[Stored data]

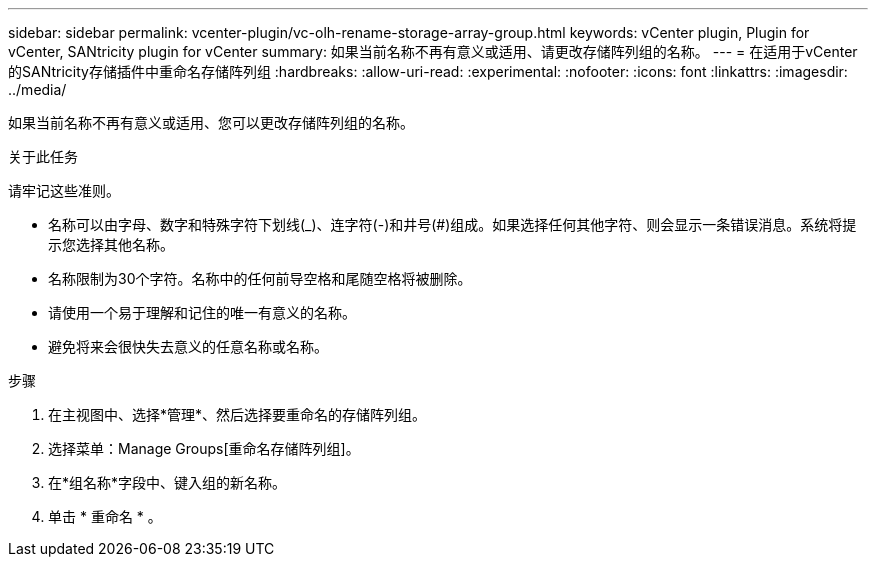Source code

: ---
sidebar: sidebar 
permalink: vcenter-plugin/vc-olh-rename-storage-array-group.html 
keywords: vCenter plugin, Plugin for vCenter, SANtricity plugin for vCenter 
summary: 如果当前名称不再有意义或适用、请更改存储阵列组的名称。 
---
= 在适用于vCenter的SANtricity存储插件中重命名存储阵列组
:hardbreaks:
:allow-uri-read: 
:experimental: 
:nofooter: 
:icons: font
:linkattrs: 
:imagesdir: ../media/


[role="lead"]
如果当前名称不再有意义或适用、您可以更改存储阵列组的名称。

.关于此任务
请牢记这些准则。

* 名称可以由字母、数字和特殊字符下划线(_)、连字符(-)和井号(#)组成。如果选择任何其他字符、则会显示一条错误消息。系统将提示您选择其他名称。
* 名称限制为30个字符。名称中的任何前导空格和尾随空格将被删除。
* 请使用一个易于理解和记住的唯一有意义的名称。
* 避免将来会很快失去意义的任意名称或名称。


.步骤
. 在主视图中、选择*管理*、然后选择要重命名的存储阵列组。
. 选择菜单：Manage Groups[重命名存储阵列组]。
. 在*组名称*字段中、键入组的新名称。
. 单击 * 重命名 * 。

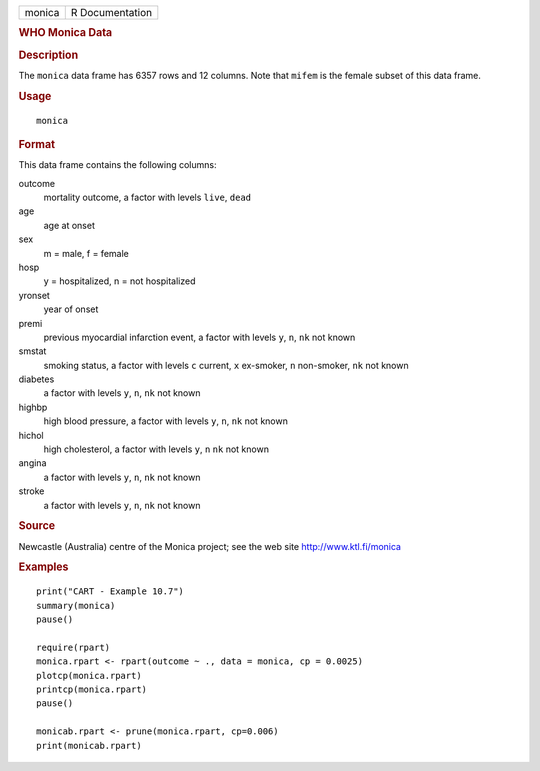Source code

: .. container::

   ====== ===============
   monica R Documentation
   ====== ===============

   .. rubric:: WHO Monica Data
      :name: who-monica-data

   .. rubric:: Description
      :name: description

   The ``monica`` data frame has 6357 rows and 12 columns. Note that
   ``mifem`` is the female subset of this data frame.

   .. rubric:: Usage
      :name: usage

   ::

      monica

   .. rubric:: Format
      :name: format

   This data frame contains the following columns:

   outcome
      mortality outcome, a factor with levels ``live``, ``dead``

   age
      age at onset

   sex
      m = male, f = female

   hosp
      y = hospitalized, n = not hospitalized

   yronset
      year of onset

   premi
      previous myocardial infarction event, a factor with levels ``y``,
      ``n``, ``nk`` not known

   smstat
      smoking status, a factor with levels ``c`` current, ``x``
      ex-smoker, ``n`` non-smoker, ``nk`` not known

   diabetes
      a factor with levels ``y``, ``n``, ``nk`` not known

   highbp
      high blood pressure, a factor with levels ``y``, ``n``, ``nk`` not
      known

   hichol
      high cholesterol, a factor with levels ``y``, ``n`` ``nk`` not
      known

   angina
      a factor with levels ``y``, ``n``, ``nk`` not known

   stroke
      a factor with levels ``y``, ``n``, ``nk`` not known

   .. rubric:: Source
      :name: source

   Newcastle (Australia) centre of the Monica project; see the web site
   http://www.ktl.fi/monica

   .. rubric:: Examples
      :name: examples

   ::

      print("CART - Example 10.7")
      summary(monica)
      pause()

      require(rpart)
      monica.rpart <- rpart(outcome ~ ., data = monica, cp = 0.0025)
      plotcp(monica.rpart)
      printcp(monica.rpart)
      pause()

      monicab.rpart <- prune(monica.rpart, cp=0.006)
      print(monicab.rpart)
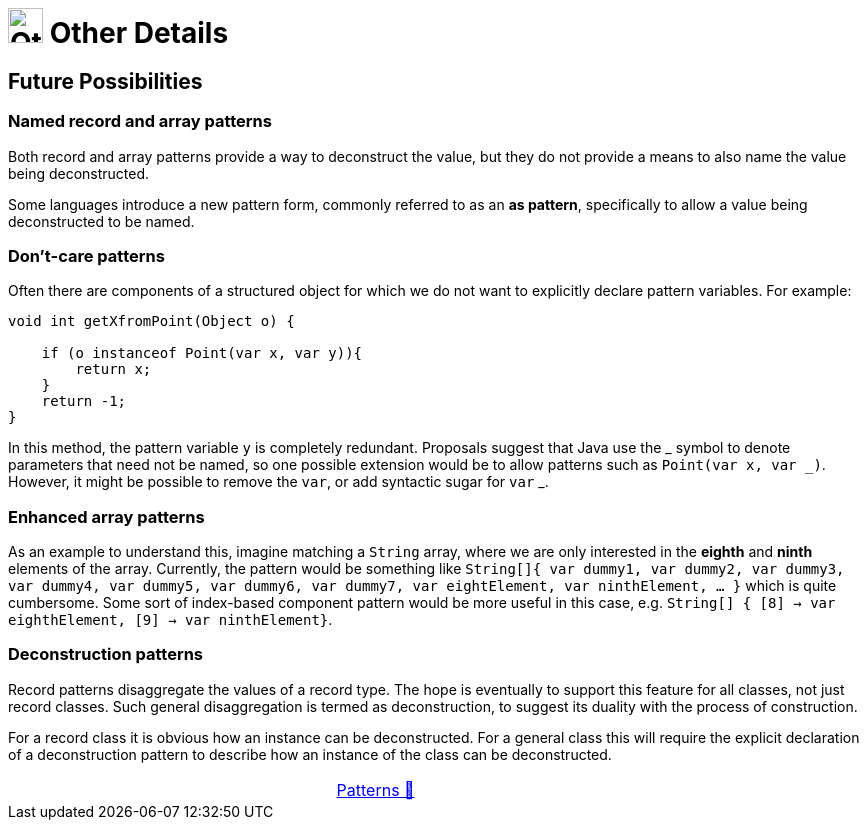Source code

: = image:../../../images/OtherDetails.png["Other Details", 35, 35] Other Details
:icons: font

== Future Possibilities

=== Named record and array patterns

Both record and array patterns provide a way to deconstruct the value, but they do not provide a means to also name the value being deconstructed.

Some languages introduce a new pattern form, commonly referred to as an *as pattern*, specifically to allow a value being deconstructed to be named.

=== Don't-care patterns
Often there are components of a structured object for which we do not want to explicitly declare pattern variables. For example:

[source, java, line, linenums]
----
void int getXfromPoint(Object o) {

    if (o instanceof Point(var x, var y)){
        return x;
    }
    return -1;
}
----
In this method, the pattern variable `y` is completely redundant. Proposals suggest that Java use the +_+ symbol to denote parameters that need not be named, so one possible extension would be to allow patterns such as `Point(var x, var _)`. However, it might be possible to remove the `var`, or add syntactic sugar for `var` +_+.

=== Enhanced array patterns
As an example to understand this, imagine matching a `String` array, where we are only interested in the *eighth* and *ninth* elements of the array. Currently, the pattern would be something like `String[]{ var dummy1, var dummy2, var dummy3, var dummy4, var dummy5, var dummy6, var dummy7, var eightElement, var ninthElement, ... }` which is quite cumbersome. Some sort of index-based component pattern would be more useful in this case, e.g. `String[] { [8] -> var eighthElement, [9] -> var ninthElement}`.

=== Deconstruction patterns
Record patterns disaggregate the values of a record type. The hope is eventually to support this feature for all classes, not just record classes. Such general disaggregation is termed as deconstruction, to suggest its duality with the process of construction.

For a record class it is obvious how an instance can be deconstructed. For a general class this will require the explicit declaration of a deconstruction pattern to describe how an instance of the class can be deconstructed.

[caption=" ", .center, cols="<40%, ^20%, >40%", width=95%, grid=none, frame=none]
|===
| {nbsp}
| link:../../Patterns.adoc[Patterns 🔼]
| {nbsp}
|===
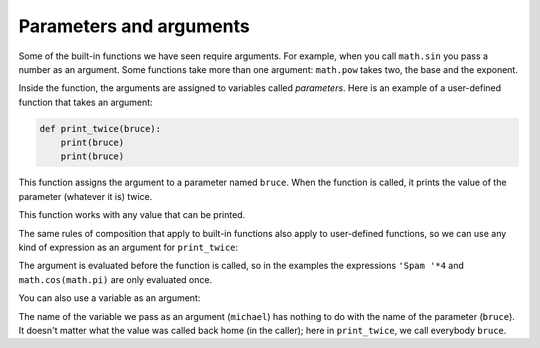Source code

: Parameters and arguments
------------------------

Some of the built-in functions we have seen require arguments. For
example, when you call ``math.sin`` you pass a number as an
argument. Some functions take more than one argument:
``math.pow`` takes two, the base and the exponent.

Inside the function, the arguments are assigned to variables called
*parameters*. Here is an example of a user-defined
function that takes an argument:

.. code-block:: python

    def print_twice(bruce):
        print(bruce)
        print(bruce)


This function assigns the argument to a parameter named
``bruce``. When the function is called, it prints the value of
the parameter (whatever it is) twice.

.. fillintheblank:: functParam_fill1
    :practice: T

    Inside the function, the arguments are assigned to variables called ___________.

    - :[Pp]arameters*: Inside the function, the arguments are assigned to variables called parameters.
      :.*: Try again!

This function works with any value that can be printed.

.. codelens:: codelens491
    :showoutput:

    import math

    def print_twice(bruce):
        print(bruce)
        print(bruce)

    print_twice('Spam')
    print_twice(17)
    print_twice(math.pi)


The same rules of composition that apply to built-in functions also
apply to user-defined functions, so we can use any kind of expression as
an argument for ``print_twice``:

.. codelens:: codelens492
    :showoutput:

    import math

    def print_twice(bruce):
        print(bruce)
        print(bruce)

    print_twice('Spam '*4)
    print_twice(math.cos(math.pi))


The argument is evaluated before the function is called, so in the
examples the expressions ``'Spam '*4`` and ``math.cos(math.pi)``
are only evaluated once.

You can also use a variable as an argument:

.. codelens:: codelens493
    :showoutput:

    def print_twice(bruce):
        print(bruce)
        print(bruce)

    michael = 'Eric, the half a bee.'
    print_twice(michael)

The name of the variable we pass as an argument (``michael``)
has nothing to do with the name of the parameter (``bruce``).
It doesn't matter what the value was called back home (in the caller);
here in ``print_twice``, we call everybody ``bruce``.

.. mchoice:: functParam_MC_add
    :practice: T
    :answer_a: 67 (on the same line)
    :answer_b: 6 7 (on two separate lines)
    :answer_c: 6 9 (on two separate lines)
    :answer_d: 69 (on the same line)
    :correct: b
    :feedback_a: In Python, you do not need to specify a new line like in some other languages. The print statements themselves just need to be on two separate lines.
    :feedback_b: Since the functions are separate, the results will print on different lines.
    :feedback_c: The value of "hi" does not change outside of the function unless specified.
    :feedback_d: In Python, you do not need to specify a new line like in some other languages. The print statements themselves just need to be on two separate lines.

    Consider the code block below. What prints?

    .. code-block:: python

        def add_two(num):
            num = num + 2
            print(num)

        def add_three(nums):
            nums = nums + 3
            print(nums)

        hi = 4
        add_two(hi)
        add_three(hi)

.. parsonsprob:: functParam_PP_four
    :adaptive:
    :numbered: left
    :practice: T

    Construct a block of code with four functions, defined in this order: printName, printGrade,
    printAttendance, printStudentInfo. printStudentInfo should call the other three functions
    which will print all of the student's information. Be mindful of indentation!
    -----
    def printName(name):
    =====
        print("Name: " + name)
    =====
    def printGrade(gpa):
    =====
        print("GPA: " + gpa)
    =====
    def printAttendance(daysAbsent):
    =====
        print("Days absent: " + daysAbsent)
    =====
    def printStudentInfo(stuName, stuGpa, stuDaysAbsent):
    =====
        printName(stuName)
        printGrade(stuGpa)
        printAttendance(stuDaysAbsent)
    =====
    printStudentInfo("John", 3.6, 2)
    printStudentInfo("Ben", 3.2, 4)
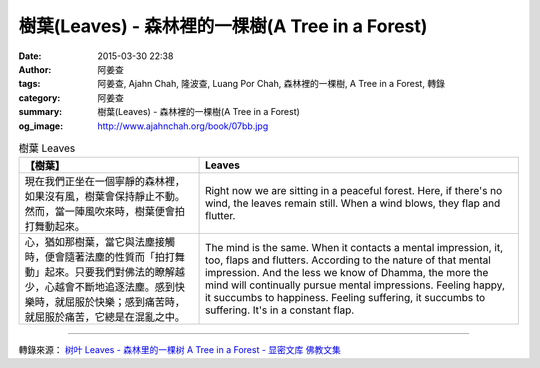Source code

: 樹葉(Leaves) - 森林裡的一棵樹(A Tree in a Forest)
#################################################

:date: 2015-03-30 22:38
:author: 阿姜查
:tags: 阿姜查, Ajahn Chah, 隆波查, Luang Por Chah, 森林裡的一棵樹, A Tree in a Forest, 轉錄
:category: 阿姜查
:summary: 樹葉(Leaves) - 森林裡的一棵樹(A Tree in a Forest)
:og_image: http://www.ajahnchah.org/book/07bb.jpg


.. list-table:: 樹葉 Leaves
   :header-rows: 1

   * - 【樹葉】

     - Leaves

   * - 現在我們正坐在一個寧靜的森林裡，如果沒有風，樹葉會保持靜止不動。然而，當一陣風吹來時，樹葉便會拍打舞動起來。

     - Right now we are sitting in a peaceful forest. Here, if there's no wind, the leaves remain still. When a wind blows, they flap and flutter.

   * - 心，猶如那樹葉，當它與法塵接觸時，便會隨著法塵的性質而「拍打舞動」起來。只要我們對佛法的瞭解越少，心越會不斷地追逐法塵。感到快樂時，就屈服於快樂；感到痛苦時，就屈服於痛苦，它總是在混亂之中。

     - The mind is the same. When it contacts a mental impression, it, too, flaps and flutters. According to the nature of that mental impression. And the less we know of Dhamma, the more the mind will continually pursue mental impressions. Feeling happy, it succumbs to happiness. Feeling suffering, it succumbs to suffering. It's in a constant flap.

----

轉錄來源： `树叶 Leaves - 森林里的一棵树 A Tree in a Forest - 显密文库 佛教文集 <http://read.goodweb.cn/news/news_view.asp?newsid=104786>`_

__The task__
Tell how many lines in the data hold the string "http". Only the number is wanted.

__Written response__
3